◆ STORED DATA ◆
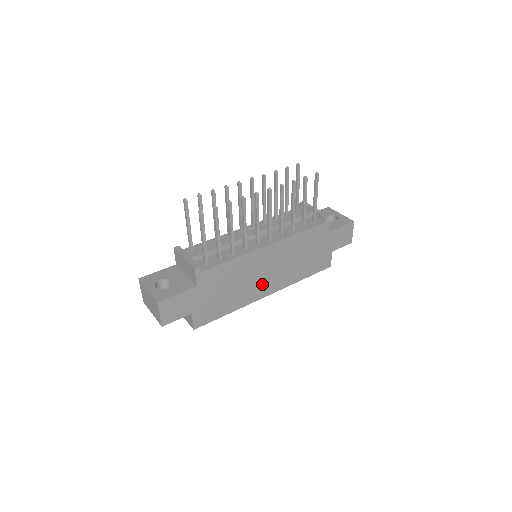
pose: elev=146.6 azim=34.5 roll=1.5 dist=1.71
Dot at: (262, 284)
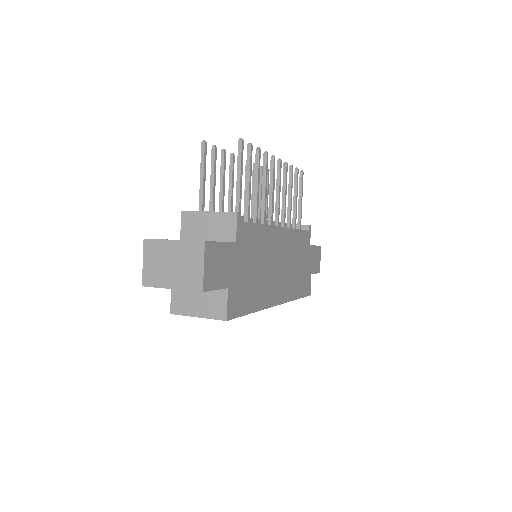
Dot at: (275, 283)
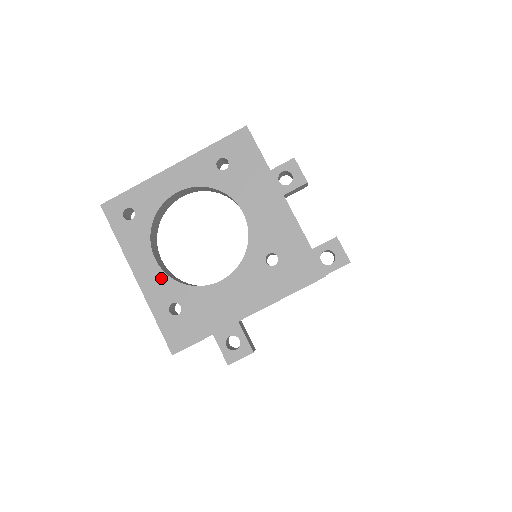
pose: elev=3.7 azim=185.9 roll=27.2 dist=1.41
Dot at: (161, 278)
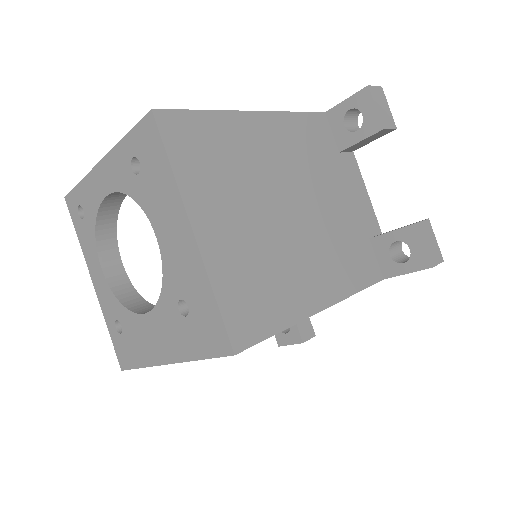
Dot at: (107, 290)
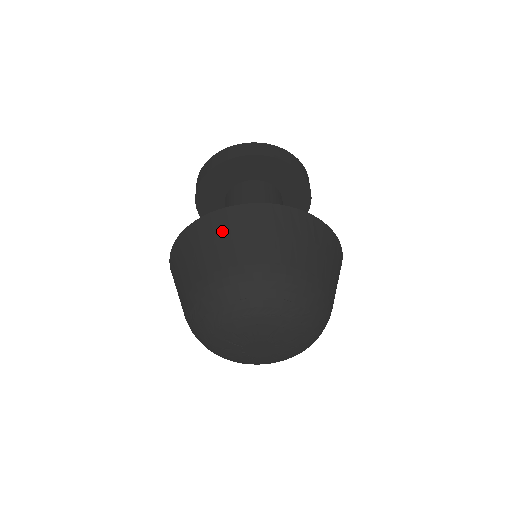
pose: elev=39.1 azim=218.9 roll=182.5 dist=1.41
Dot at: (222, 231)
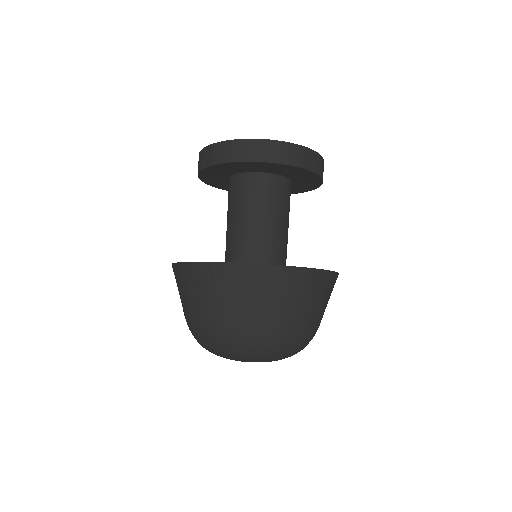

◆ AIM OF THE TASK ◆
Reproduce every text line of the rows above verbatim and in order, omitting the pictures.

◆ WRITTEN REPLY ◆
pose: elev=146.6 azim=34.5 roll=1.5 dist=1.71
Dot at: (262, 284)
Dot at: (275, 283)
pose: elev=3.7 azim=185.9 roll=27.2 dist=1.41
Dot at: (161, 278)
Dot at: (107, 290)
pose: elev=39.1 azim=218.9 roll=182.5 dist=1.41
Dot at: (222, 231)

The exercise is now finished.